## Text provided
>>>

Thursday, July 30, 2009 at 5:58am
I recently start posting every tiny details of my son on my multiply, no intention but as a token of reminder for myself. As a working mother who officially work from 8 -5, and are not home from 7 to 7 I know that i missed a lot .. his first step, his first crawl, his first word .. and i would like to pretend that every time he did it when i was around, that’s the first time ever for anything .. i knew better, but i didn’t want to know .. it’s a little thing that matter so much – and if i’m making big deal over it, I’m sure i would lose it .. this is my choice of becoming a working mother – not a career woman because i never pursue any career, only to earn a living
I didn’t want to brag about slaving myself, because my job is not hard – it took time and patience but certainly i never take myself as a martyr .. It is not a tough job, with a full air conditioned room with all the facilities – but what i had missed, i don’t want to count .. every tiny bit of him I treasure so much, like any mother will do.

<<<

## Material shown
>>>

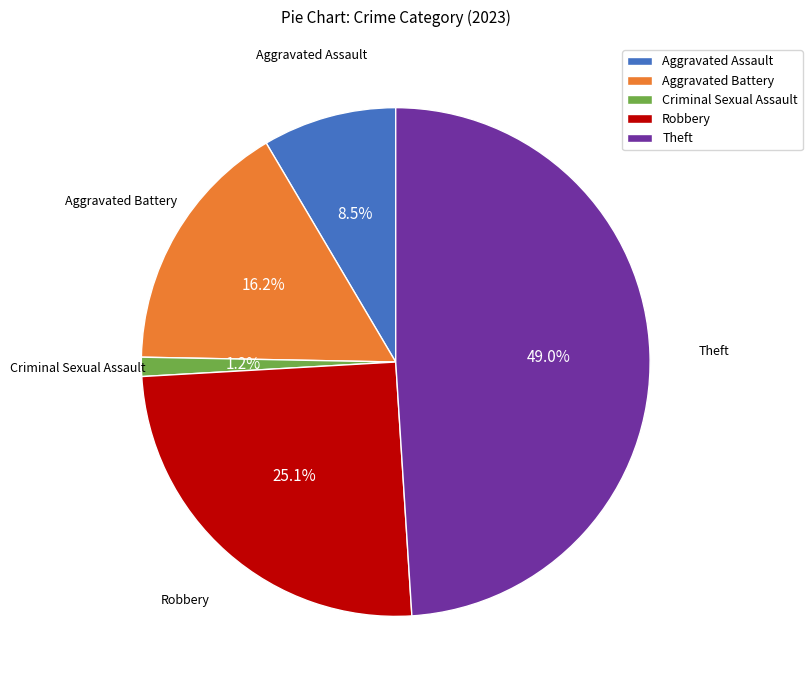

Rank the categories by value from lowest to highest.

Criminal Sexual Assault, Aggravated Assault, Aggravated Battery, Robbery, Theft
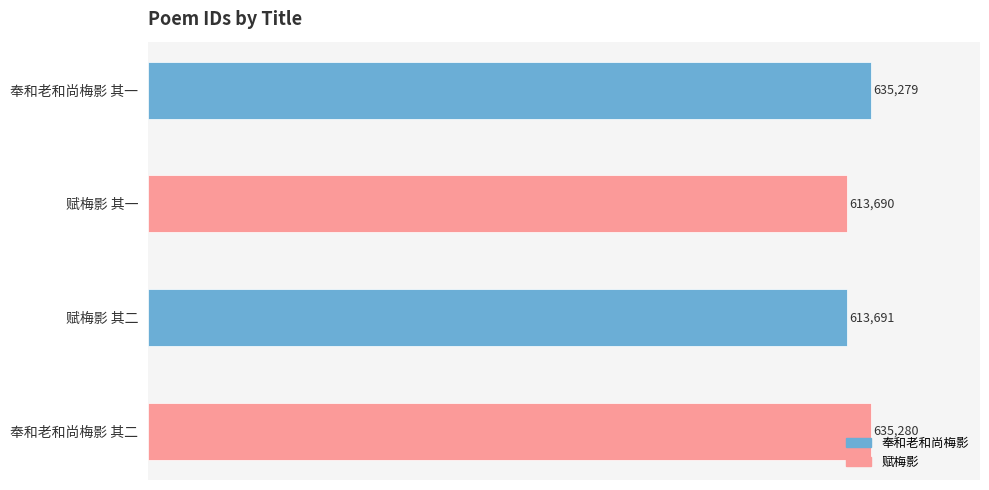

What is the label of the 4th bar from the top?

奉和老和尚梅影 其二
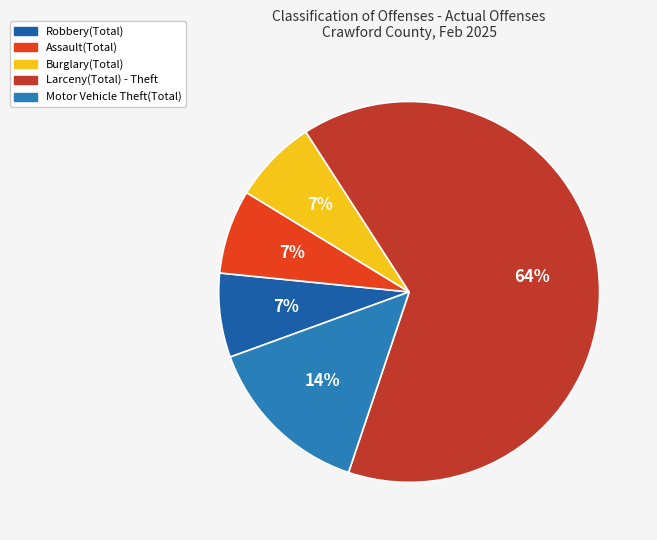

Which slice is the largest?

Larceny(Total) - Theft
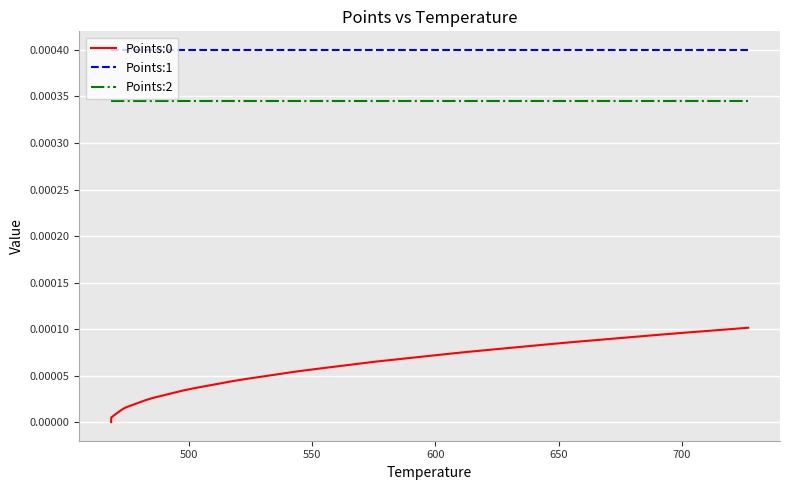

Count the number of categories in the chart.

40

<<<

## Things to do
[1] According to the post about being a working mother, why does the writer call herself a working mother rather than a career woman? Answer in one to three sentences.
[2] Go on with the post about being a working mother, starting after its last sentence.

## Results of the exercise
[1] She says she has never pursued a career and works only to earn a living.

[2]
I intend to be firm with my choice because i need the job .. I want the best thing for my child and ready to provide it because i could not wanting something and ask other people to serve it
There’ll be time when the best thing for him is for me to stay with him, and i hope when the time come i could stop with ease. it’s hard to leave him everyday, it’s hard even when he’s got plenty of people around him lavished him with attention it’s harder when i have to leave him with just a maid.. and it’s hell when i have to leave him lying sick .. But I won’t say sorry to him because I didn’t want him to think that his mother making mistake every single day she left him and no one would understand how it feels to be me unless they experience the exact same thing and I don’t need a standing ovation from no one but please don’t judge me because you don’t know anything ..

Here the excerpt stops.